• Assignment
Word for word, give again the line holding "vase: present [364,380,399,453]" and each line after it to the end of the listing below.

• Supplied information
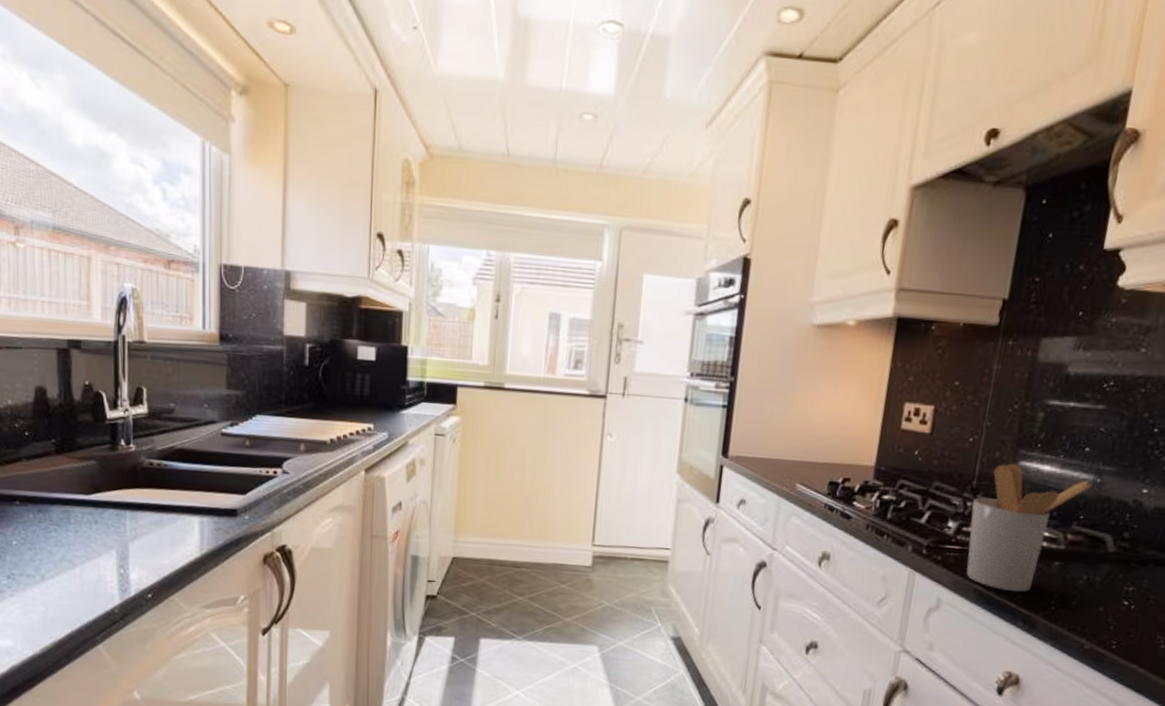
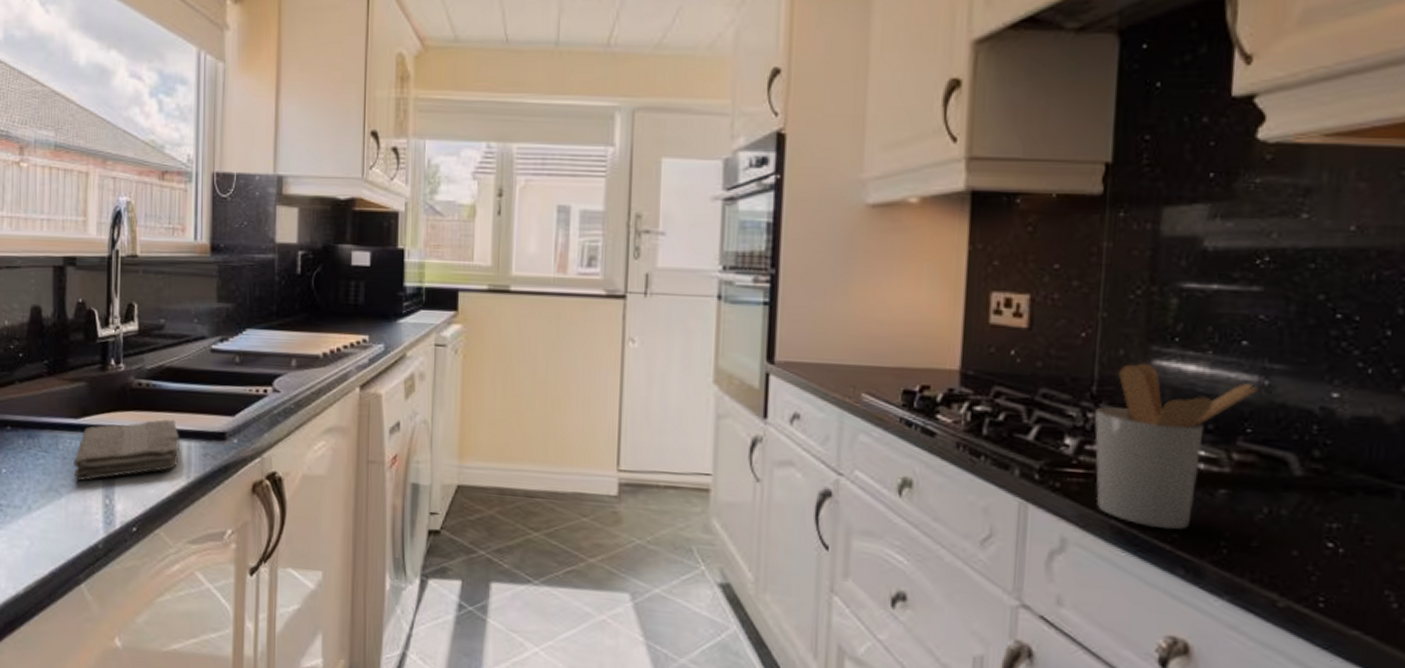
washcloth: none [86,496,192,552] -> present [74,418,179,481]

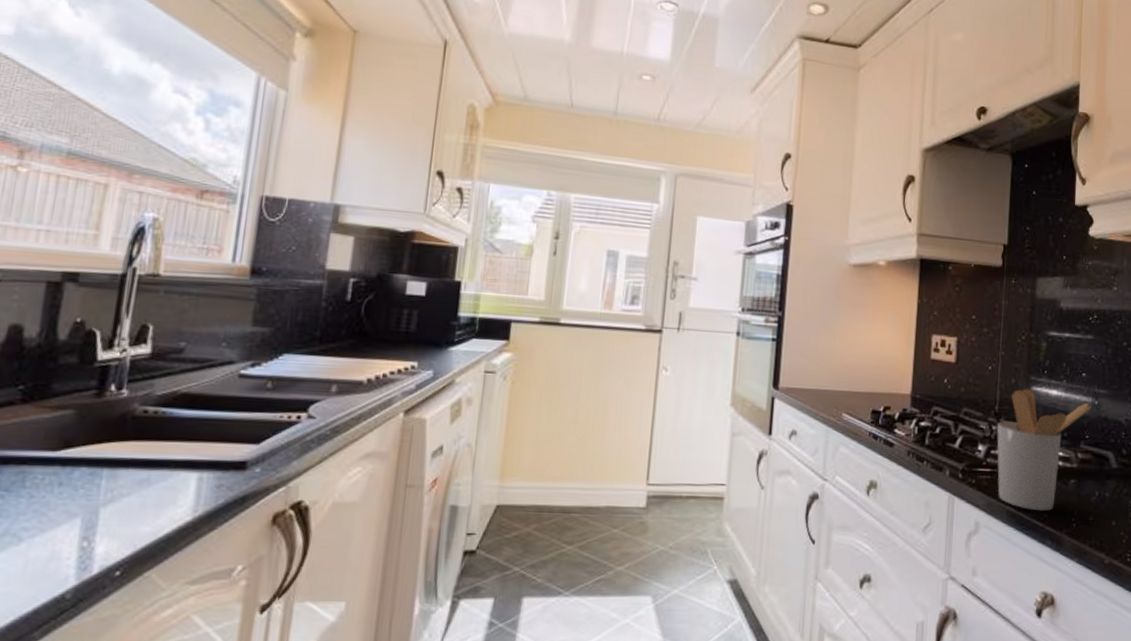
washcloth: present [74,418,179,481] -> none [42,448,189,521]

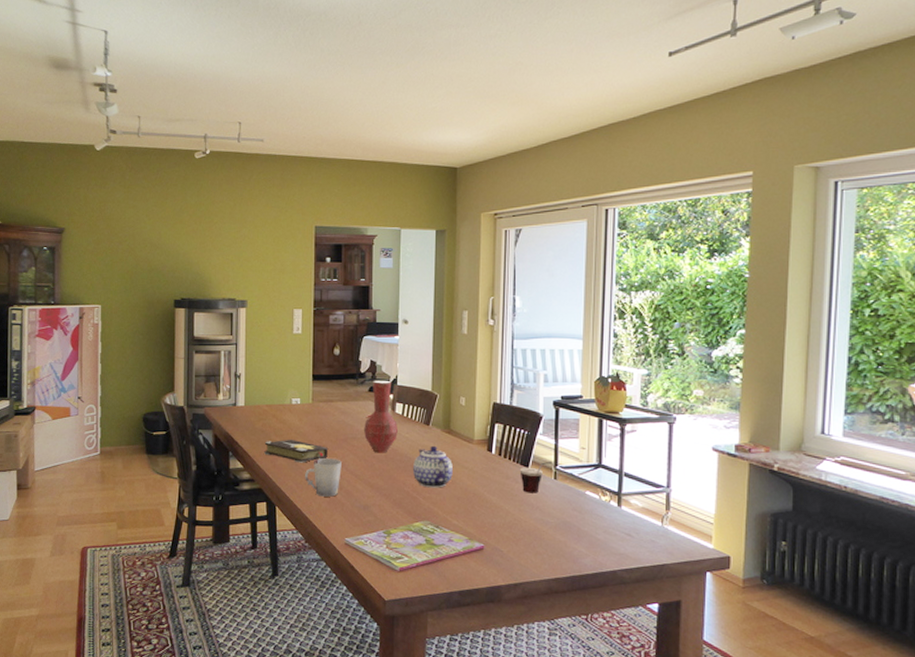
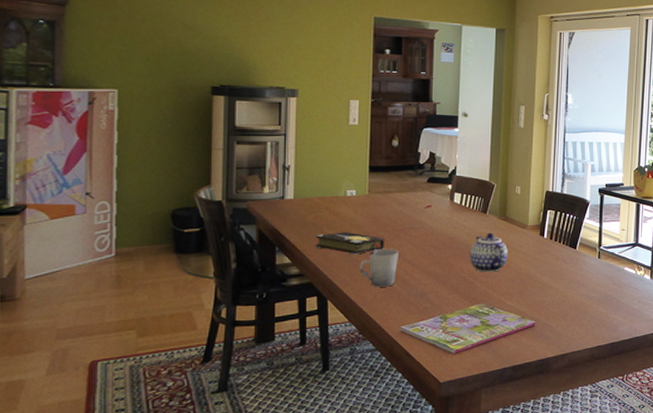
vase: present [364,380,399,453] -> none [422,171,457,242]
cup: present [519,462,552,493] -> none [568,243,597,272]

• Solution to this problem
vase: present [364,380,399,453] -> none [422,171,457,242]
cup: present [519,462,552,493] -> none [568,243,597,272]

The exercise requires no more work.